ВЫБРАННЫЙ ТЕКСТ:
════════
В «сфере комедии», по выражению А. Смирнова, можно видеть другой вариант любви - преобладание другого ее ком­понента: биологическая потребность, похоть, претендующая на неподобающее ей место в человеке. Так вырисовывается два полюса любви: любовь, трагическая вследствие ее нежизнеспо­собной идеальности, и любовь комическая - ее пройденный животно-биологический этап - рудиментарные остатки про­шлого в структуре настоящего. Между этими полюсами -бесконечное разнообразие человеческих влечений.

Если «дело» в науке и искусстве, вследствие его трудности и в отличие от «дел», продиктованных потребностями соци­альными и биологическими, превращается в самоцель, то оно, в сущности, не может осуществляться без любви к нему - без полной сосредоточенности внимания на его выполнении. Это проявляется парадоксально в любовной лирике. А.Блок выписал в дневник стихи Полонского:

Когда я люблю,

Мне тогда не до песен.

Когда мир любви мне становится тесен,

Тогда я пою! (31, стр.169).
════════
ИСХОДНЫЕ ЗАПИСИ:

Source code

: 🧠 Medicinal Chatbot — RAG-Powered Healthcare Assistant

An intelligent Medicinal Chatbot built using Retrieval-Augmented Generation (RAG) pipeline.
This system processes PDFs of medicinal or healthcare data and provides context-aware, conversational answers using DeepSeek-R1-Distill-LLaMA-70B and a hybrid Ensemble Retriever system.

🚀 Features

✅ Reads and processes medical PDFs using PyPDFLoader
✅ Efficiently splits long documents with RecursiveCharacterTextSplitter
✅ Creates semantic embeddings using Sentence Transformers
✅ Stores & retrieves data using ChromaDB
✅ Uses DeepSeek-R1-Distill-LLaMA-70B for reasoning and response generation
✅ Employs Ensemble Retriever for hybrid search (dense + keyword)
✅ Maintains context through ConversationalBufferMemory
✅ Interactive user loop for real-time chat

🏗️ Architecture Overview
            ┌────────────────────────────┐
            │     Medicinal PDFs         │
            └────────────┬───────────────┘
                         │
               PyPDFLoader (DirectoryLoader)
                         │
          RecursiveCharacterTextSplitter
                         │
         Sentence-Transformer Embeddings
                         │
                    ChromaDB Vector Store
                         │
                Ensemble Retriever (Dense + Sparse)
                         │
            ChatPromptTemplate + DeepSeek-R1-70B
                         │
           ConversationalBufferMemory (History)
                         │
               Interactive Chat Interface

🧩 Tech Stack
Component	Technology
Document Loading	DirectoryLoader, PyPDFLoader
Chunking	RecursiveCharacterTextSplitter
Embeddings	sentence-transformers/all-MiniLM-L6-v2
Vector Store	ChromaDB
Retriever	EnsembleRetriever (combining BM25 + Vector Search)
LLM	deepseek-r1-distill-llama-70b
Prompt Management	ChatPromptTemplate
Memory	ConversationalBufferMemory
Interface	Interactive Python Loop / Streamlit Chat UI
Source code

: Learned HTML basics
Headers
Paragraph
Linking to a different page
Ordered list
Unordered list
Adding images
════════
ЗАДАНИЯ:
1. Ответьте на вопросы по тексту о любви:
(a) Чье выражение «сфере комедии» приводится в тексте?
(b) Какие два полюса любви в нем названы?
(c) Чьи стихи А. Блок выписал в дневник?
2. Продолжите текст о любви, начав сразу после стихов Полонского, которыми он заканчивается.
Записи для выполнения заданий не понадобятся.

ОТВЕТЫ К ЗАДАНИЯМ:
1.
(a) Выражение принадлежит А. Смирнову.
(b) Первый полюс — любовь, трагическая вследствие ее нежизнеспособной идеальности. Второй — любовь комическая, ее пройденный животно-биологический этап.
(c) Стихи Полонского.

2.
К. Коровин передает слова Ф.И. Шаляпина: <«...> нужно любить и верить в то, что делаешь. В то нечто, что и есть искусство» (136, стр.386).

Любое дело по мере автоматизации его выполнения требу­ет все меньше внимания. Поэтому автоматизация в выполне­нии дела говорит о равнодушии к самому этому делу. Это относится ко всем делам - от приготовления обеда до управ­ления людьми - но особенно ясно в науке и искусстве.

Значит, в том, чем занято внимание каждого данного че­ловека, обнаруживается в некоторой степени иерархическая структура его потребностей. В некоторой степени - потому что наличные обстоятельства окружающей среды предлагают ему ограниченный выбор возможных объектов.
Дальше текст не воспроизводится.